1. A method of manufacturing an electronic device, comprising:

preparing a component having a copper circuit on a surface thereof;

a coating step of forming an OSP film on the copper circuit by coating a solder resist on the surface; and

a sealing step of sealing the copper circuit with a sealing resin composition,

the sealing process is performed without performing a cleaning process for removing the OSP film formed in the coating process,

the sealing resin composition comprises an epoxy resin, a curing agent and an adhesion promoter,

the solder resist contains an imidazole compound.

2. The method of manufacturing an electronic device according to claim 1,

the adhesion promoter contains 1 or more selected from thiol group, carboxyl group and amino group.

3. The method of manufacturing an electronic device according to claim 2,

the adhesion promoter contains the amino group,

the amino group comprises a heterocyclic amino group.

4. The method for manufacturing an electronic device according to any one of claims 1 to 3,

the content of the adhesion promoter in the sealing resin composition is 0.010 parts by mass or more and 1.0 part by mass or less with respect to the total solid content of the sealing resin composition.

5. The method for manufacturing an electronic device according to any one of claims 1 to 4,

the content of the adhesion promoter in the sealing resin composition is 0.10 to 10 parts by mass relative to the total amount of the epoxy resin and the curing agent.

6. The method for manufacturing an electronic device according to any one of claims 1 to 5,

the sealing resin composition further comprises an inorganic filler,

the inorganic filler material comprises silica.

7. The method of manufacturing an electronic device according to claim 6,

a cumulative 50% particle diameter D of the inorganic filler material on a volume basis₅₀Is 0.1 to 50 μm.

8. The method for manufacturing an electronic device according to any one of claims 1 to 7,

the curing agent contains a phenolic resin curing agent.

9. The method for manufacturing an electronic device according to any one of claims 1 to 8,

in the coating step, the thickness of the OSP film is 0.05 to 1.0 [ mu ] m.

10. The method for manufacturing an electronic device according to any one of claims 1 to 9,

the sealing process is performed by molding.

11. The method of manufacturing an electronic device according to claim 10,

in the sealing step, the molding temperature is 100 ℃ to 240 ℃.

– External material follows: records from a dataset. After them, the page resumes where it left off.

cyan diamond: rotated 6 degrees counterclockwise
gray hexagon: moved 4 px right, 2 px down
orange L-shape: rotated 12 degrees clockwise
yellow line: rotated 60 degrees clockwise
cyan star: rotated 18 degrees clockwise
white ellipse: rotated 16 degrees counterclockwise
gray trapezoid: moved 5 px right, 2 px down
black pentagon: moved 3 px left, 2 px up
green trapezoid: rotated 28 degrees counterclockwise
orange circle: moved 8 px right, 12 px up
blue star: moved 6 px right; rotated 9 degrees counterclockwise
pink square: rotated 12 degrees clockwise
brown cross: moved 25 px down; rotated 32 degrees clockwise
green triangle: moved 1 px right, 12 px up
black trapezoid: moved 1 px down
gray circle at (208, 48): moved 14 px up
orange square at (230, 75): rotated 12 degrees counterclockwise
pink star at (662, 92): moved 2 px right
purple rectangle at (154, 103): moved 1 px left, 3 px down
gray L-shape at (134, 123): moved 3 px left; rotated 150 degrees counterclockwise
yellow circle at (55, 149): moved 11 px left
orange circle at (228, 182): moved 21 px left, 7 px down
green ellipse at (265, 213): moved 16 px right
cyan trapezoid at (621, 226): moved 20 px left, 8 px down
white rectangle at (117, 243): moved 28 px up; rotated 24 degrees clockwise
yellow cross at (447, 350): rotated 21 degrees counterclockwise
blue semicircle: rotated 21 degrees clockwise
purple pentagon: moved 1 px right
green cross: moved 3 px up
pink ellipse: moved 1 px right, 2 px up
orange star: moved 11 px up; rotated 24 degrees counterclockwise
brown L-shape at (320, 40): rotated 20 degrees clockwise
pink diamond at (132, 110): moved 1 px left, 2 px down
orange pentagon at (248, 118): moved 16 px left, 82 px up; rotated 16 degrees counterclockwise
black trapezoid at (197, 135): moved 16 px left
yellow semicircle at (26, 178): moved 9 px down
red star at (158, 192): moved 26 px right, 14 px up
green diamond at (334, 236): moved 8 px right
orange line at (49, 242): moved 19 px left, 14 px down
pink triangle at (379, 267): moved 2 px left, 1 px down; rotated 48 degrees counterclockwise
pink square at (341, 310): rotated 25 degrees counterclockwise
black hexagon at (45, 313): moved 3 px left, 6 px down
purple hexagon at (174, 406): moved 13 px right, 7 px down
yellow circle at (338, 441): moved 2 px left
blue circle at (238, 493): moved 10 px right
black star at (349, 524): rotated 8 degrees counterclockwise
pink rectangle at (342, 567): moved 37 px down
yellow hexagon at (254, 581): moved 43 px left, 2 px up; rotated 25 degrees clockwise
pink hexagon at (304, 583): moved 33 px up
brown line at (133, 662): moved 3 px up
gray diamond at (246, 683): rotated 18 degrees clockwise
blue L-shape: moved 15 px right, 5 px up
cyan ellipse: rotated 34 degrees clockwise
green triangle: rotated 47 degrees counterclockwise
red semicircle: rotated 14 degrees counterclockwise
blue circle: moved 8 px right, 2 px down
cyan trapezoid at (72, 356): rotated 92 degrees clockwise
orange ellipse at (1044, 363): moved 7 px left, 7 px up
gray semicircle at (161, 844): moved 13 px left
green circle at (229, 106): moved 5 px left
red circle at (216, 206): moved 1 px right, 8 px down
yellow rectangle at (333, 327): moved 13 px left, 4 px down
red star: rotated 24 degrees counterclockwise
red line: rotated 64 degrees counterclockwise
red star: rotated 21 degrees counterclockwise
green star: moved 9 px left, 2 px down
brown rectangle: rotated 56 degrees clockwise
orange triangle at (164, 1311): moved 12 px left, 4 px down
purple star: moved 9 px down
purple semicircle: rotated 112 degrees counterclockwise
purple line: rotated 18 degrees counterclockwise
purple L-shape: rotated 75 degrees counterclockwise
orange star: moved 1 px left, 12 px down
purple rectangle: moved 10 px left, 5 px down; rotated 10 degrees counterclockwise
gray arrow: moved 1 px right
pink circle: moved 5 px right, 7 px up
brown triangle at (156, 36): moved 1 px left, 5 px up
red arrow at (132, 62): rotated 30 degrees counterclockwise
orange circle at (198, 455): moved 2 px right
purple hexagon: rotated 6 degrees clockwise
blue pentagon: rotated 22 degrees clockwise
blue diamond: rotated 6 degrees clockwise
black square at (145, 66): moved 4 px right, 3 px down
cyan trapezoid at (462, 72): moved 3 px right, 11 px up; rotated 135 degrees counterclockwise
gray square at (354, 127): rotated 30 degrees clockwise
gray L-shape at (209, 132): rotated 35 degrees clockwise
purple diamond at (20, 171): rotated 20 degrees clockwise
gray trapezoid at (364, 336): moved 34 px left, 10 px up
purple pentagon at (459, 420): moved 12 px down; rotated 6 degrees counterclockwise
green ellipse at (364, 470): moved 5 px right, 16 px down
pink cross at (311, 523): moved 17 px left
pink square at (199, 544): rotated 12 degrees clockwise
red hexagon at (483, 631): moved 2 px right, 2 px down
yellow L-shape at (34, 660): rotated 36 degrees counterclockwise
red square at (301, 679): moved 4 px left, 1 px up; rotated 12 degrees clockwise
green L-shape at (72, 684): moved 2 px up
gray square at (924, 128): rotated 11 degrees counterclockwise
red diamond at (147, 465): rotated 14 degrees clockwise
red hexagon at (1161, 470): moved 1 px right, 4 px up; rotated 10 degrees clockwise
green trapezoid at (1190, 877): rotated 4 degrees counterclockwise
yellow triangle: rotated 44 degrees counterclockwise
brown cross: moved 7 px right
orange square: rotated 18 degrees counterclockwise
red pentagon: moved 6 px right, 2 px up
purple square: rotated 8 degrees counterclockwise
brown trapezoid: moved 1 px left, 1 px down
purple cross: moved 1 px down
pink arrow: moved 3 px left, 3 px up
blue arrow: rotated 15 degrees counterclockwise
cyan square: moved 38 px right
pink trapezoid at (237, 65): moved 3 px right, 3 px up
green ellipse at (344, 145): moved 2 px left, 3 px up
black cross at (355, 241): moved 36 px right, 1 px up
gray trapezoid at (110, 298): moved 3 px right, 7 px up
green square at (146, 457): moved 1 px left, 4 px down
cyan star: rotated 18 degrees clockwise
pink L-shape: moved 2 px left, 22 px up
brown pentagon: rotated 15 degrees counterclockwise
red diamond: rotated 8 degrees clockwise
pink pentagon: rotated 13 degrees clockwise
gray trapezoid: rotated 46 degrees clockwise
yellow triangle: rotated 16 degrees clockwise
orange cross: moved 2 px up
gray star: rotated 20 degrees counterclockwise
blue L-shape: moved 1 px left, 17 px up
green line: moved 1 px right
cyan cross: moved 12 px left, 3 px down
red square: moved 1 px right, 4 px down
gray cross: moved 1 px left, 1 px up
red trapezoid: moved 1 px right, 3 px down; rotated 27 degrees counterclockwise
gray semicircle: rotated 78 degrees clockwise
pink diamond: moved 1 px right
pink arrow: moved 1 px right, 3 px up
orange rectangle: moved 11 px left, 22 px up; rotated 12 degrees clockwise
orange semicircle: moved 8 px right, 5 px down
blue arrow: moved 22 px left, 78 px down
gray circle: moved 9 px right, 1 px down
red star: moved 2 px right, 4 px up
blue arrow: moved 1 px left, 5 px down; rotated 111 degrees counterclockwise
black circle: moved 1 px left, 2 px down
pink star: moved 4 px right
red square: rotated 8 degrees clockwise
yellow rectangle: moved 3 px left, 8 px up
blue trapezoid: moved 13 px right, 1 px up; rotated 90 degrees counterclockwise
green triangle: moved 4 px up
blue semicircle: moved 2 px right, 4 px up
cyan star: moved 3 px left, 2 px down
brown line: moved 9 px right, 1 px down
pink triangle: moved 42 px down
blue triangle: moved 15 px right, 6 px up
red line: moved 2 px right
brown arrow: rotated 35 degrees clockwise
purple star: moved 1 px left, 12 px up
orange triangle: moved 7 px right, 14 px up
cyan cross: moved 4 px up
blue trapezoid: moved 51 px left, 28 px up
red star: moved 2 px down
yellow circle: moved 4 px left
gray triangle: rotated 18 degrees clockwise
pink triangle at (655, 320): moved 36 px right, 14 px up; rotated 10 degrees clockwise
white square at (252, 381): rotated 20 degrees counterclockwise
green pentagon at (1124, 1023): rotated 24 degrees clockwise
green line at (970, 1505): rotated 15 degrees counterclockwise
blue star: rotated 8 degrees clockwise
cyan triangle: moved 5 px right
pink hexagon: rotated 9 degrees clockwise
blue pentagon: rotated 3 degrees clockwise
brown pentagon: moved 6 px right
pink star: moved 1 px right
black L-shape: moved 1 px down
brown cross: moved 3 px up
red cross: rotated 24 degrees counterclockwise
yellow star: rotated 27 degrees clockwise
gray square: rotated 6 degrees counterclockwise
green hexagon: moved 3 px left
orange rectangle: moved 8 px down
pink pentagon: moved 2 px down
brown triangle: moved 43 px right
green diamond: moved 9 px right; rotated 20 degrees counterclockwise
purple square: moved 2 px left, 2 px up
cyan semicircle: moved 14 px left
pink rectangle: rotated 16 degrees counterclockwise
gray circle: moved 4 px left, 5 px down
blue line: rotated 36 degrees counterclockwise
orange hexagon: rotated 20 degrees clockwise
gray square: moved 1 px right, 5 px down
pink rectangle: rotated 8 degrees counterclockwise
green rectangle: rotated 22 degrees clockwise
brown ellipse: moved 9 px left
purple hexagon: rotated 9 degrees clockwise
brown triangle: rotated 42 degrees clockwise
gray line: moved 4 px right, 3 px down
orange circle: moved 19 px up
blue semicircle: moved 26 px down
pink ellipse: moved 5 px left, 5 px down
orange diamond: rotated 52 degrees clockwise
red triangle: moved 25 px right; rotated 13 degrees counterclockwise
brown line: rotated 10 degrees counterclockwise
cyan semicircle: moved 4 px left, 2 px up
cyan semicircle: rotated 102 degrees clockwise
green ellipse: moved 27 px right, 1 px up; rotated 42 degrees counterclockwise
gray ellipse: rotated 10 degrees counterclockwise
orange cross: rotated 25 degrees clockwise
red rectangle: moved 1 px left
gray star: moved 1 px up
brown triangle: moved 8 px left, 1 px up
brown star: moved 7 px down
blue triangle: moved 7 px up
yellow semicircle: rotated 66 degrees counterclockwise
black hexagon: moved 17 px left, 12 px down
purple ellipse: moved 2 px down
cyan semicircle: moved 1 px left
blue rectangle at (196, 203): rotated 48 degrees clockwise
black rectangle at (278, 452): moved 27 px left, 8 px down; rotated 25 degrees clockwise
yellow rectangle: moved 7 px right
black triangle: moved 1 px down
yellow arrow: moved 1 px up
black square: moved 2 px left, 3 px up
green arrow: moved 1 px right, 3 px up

12. The method of manufacturing an electronic device according to claim 10 or 11,

in the sealing process, the molding method is 1 selected from a transfer molding method, a compression molding method, and an injection molding method.

13. The method for manufacturing an electronic device according to any one of claims 1 to 12,

the electronic Device is a printed wiring board or a Molded circuit Device (MID).